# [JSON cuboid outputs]

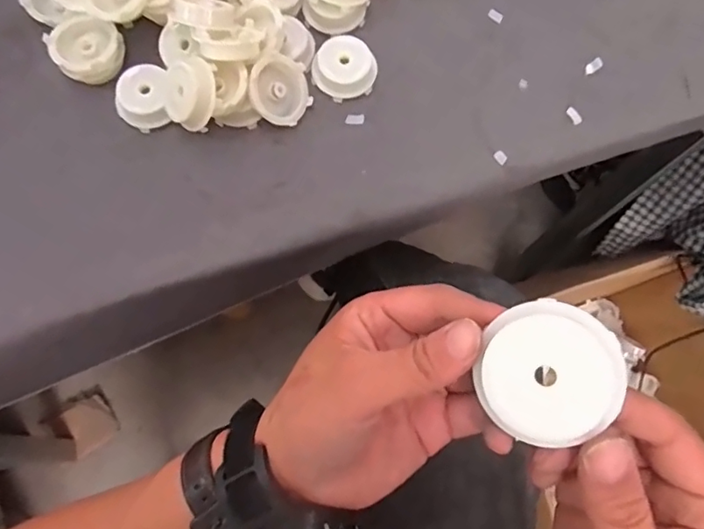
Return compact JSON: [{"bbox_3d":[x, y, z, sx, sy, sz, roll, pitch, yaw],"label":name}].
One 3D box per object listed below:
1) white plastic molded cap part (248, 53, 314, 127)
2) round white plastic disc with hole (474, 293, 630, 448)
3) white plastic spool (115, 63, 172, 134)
[{"bbox_3d":[-0.059,-0.140,0.432,0.053,0.018,0.053,41,68,-34],"label":"white plastic molded cap part"},{"bbox_3d":[0.080,0.043,0.217,0.051,0.013,0.056,14,99,22],"label":"round white plastic disc with hole"},{"bbox_3d":[-0.171,-0.135,0.440,0.042,0.020,0.050,-9,77,-3],"label":"white plastic spool"}]

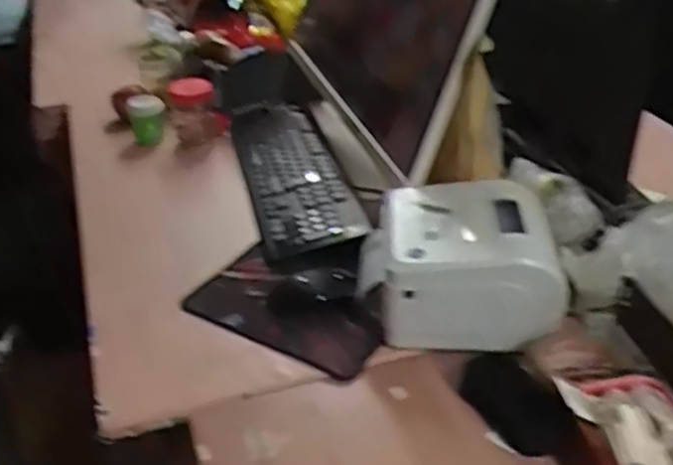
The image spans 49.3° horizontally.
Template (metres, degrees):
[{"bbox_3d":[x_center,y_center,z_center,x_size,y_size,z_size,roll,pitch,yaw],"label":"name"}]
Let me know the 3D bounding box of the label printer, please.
[{"bbox_3d":[0.142,0.036,0.867,0.227,0.123,0.162,2,33,7],"label":"label printer"}]

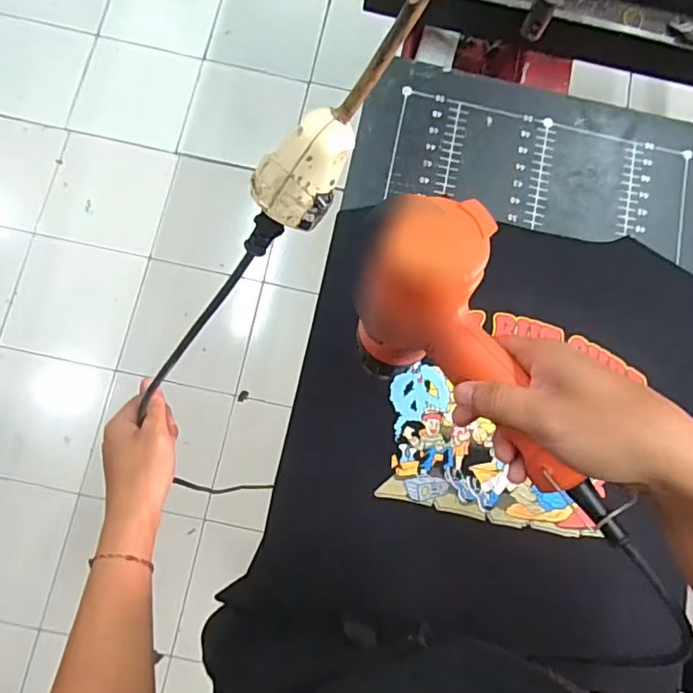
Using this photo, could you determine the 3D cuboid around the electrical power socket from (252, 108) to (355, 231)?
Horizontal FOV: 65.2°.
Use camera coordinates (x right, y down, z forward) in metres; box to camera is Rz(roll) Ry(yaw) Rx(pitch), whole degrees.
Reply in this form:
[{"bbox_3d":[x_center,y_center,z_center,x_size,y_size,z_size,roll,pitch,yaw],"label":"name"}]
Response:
[{"bbox_3d":[-0.024,-0.104,0.314,0.041,0.034,0.065,24,120,-36],"label":"electrical power socket"}]

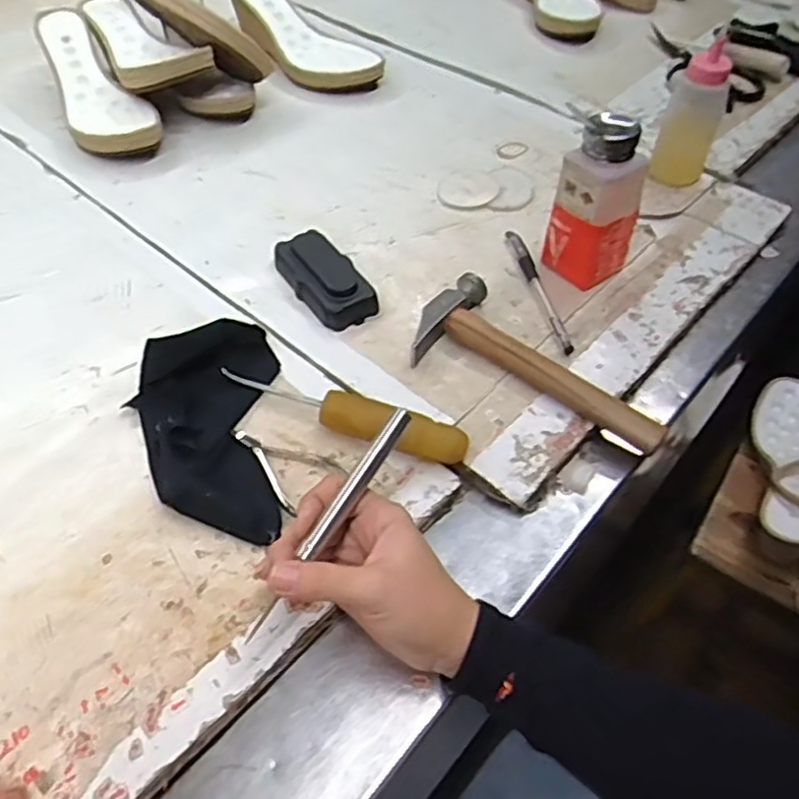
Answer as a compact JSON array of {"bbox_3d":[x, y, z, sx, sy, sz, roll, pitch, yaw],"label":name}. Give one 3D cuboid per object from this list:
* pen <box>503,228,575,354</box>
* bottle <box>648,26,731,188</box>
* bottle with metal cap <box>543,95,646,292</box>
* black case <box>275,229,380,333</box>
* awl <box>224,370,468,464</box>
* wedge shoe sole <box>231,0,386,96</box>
[{"bbox_3d":[0.117,-0.095,0.575,0.014,0.007,0.148,-9,52,-7],"label":"pen"},{"bbox_3d":[0.274,-0.265,0.634,0.049,0.131,0.049,19,54,14],"label":"bottle"},{"bbox_3d":[0.157,-0.157,0.541,0.046,0.136,0.057,-34,59,-24],"label":"bottle with metal cap"},{"bbox_3d":[-0.063,-0.102,0.573,0.051,0.023,0.105,-27,57,-20],"label":"black case"},{"bbox_3d":[-0.040,0.009,0.483,0.182,0.023,0.025,15,53,11],"label":"awl"},{"bbox_3d":[-0.113,-0.431,0.802,0.084,0.074,0.222,-30,58,-22],"label":"wedge shoe sole"}]

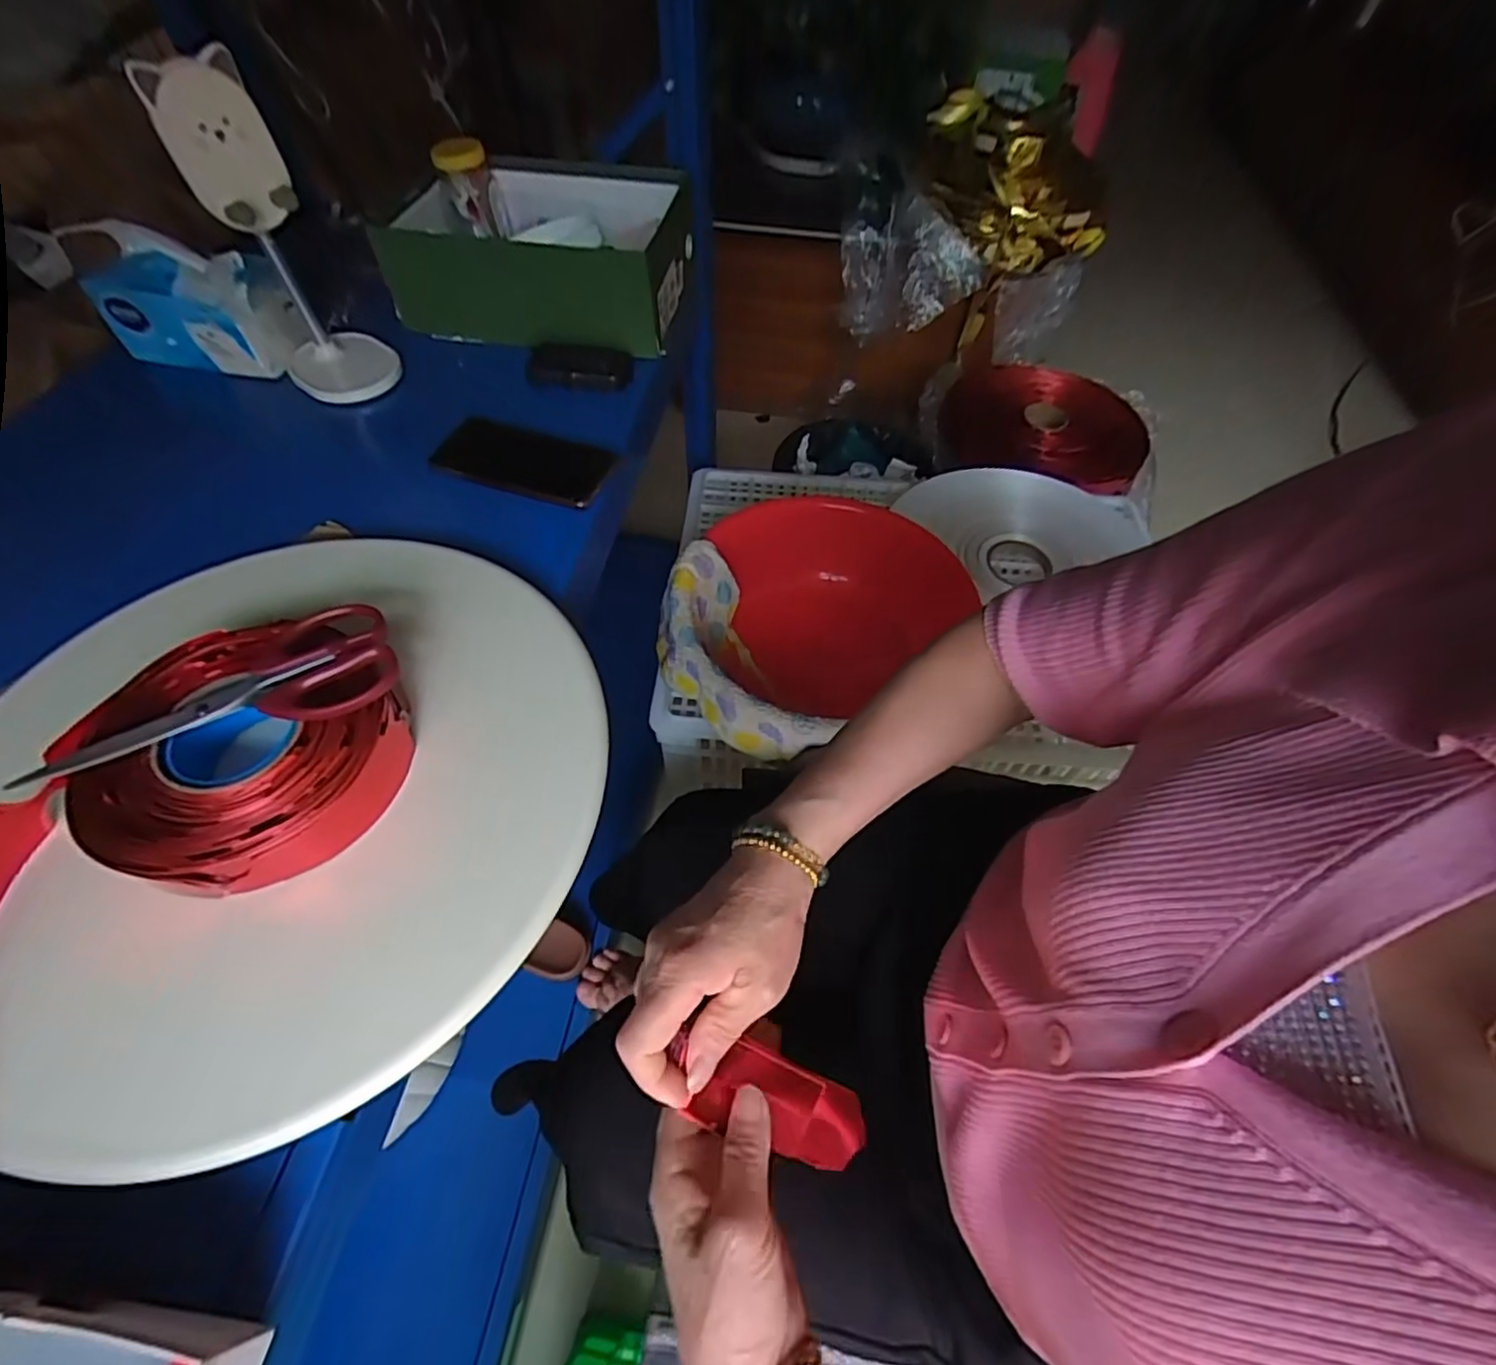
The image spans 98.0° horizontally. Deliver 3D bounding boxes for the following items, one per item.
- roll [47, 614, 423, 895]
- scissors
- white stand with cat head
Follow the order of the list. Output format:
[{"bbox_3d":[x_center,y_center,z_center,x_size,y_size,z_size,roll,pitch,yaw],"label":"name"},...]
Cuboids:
[{"bbox_3d":[-0.307,0.042,0.398,0.179,0.050,0.161,27,60,15],"label":"roll"},{"bbox_3d":[-0.321,0.002,0.396,0.198,0.015,0.079,-14,58,-11],"label":"scissors"},{"bbox_3d":[-0.426,-0.399,0.600,0.100,0.253,0.096,-26,61,-18],"label":"white stand with cat head"}]

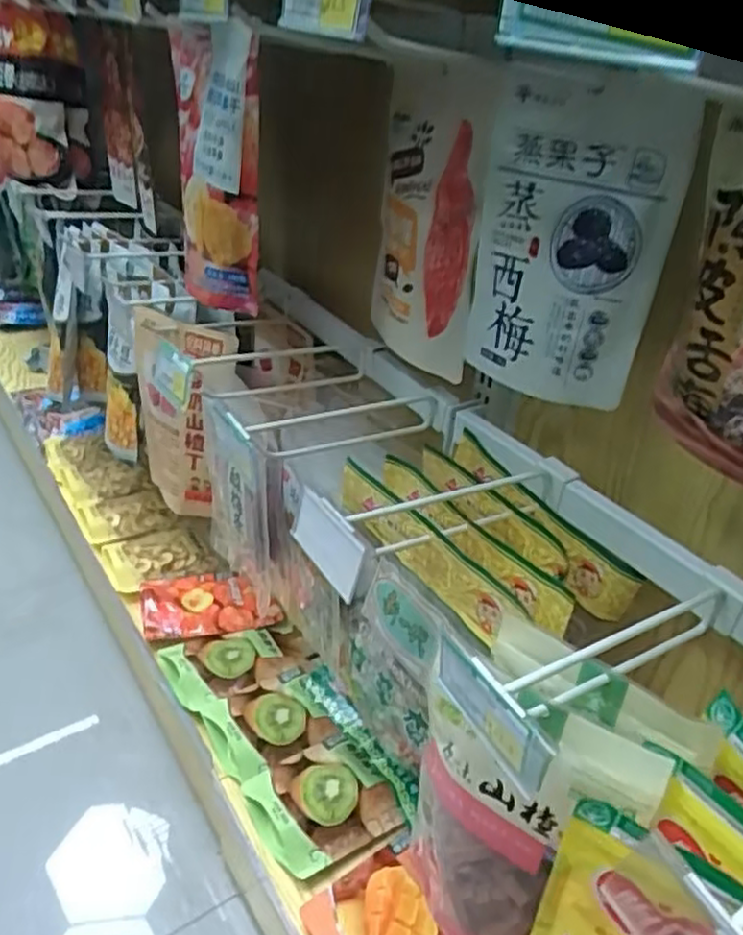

# [Assignment]
Your answer must be the lines from the one containing "- roll [47, 614, 423, 895]" through the last line of the records, printed exactly with no pictures; please include both ends.

# [Response area]
- roll [47, 614, 423, 895]
- scissors
- white stand with cat head
Follow the order of the list. Output format:
[{"bbox_3d":[x_center,y_center,z_center,x_size,y_size,z_size,roll,pitch,yaw],"label":"name"},...]
Cuboids:
[{"bbox_3d":[-0.307,0.042,0.398,0.179,0.050,0.161,27,60,15],"label":"roll"},{"bbox_3d":[-0.321,0.002,0.396,0.198,0.015,0.079,-14,58,-11],"label":"scissors"},{"bbox_3d":[-0.426,-0.399,0.600,0.100,0.253,0.096,-26,61,-18],"label":"white stand with cat head"}]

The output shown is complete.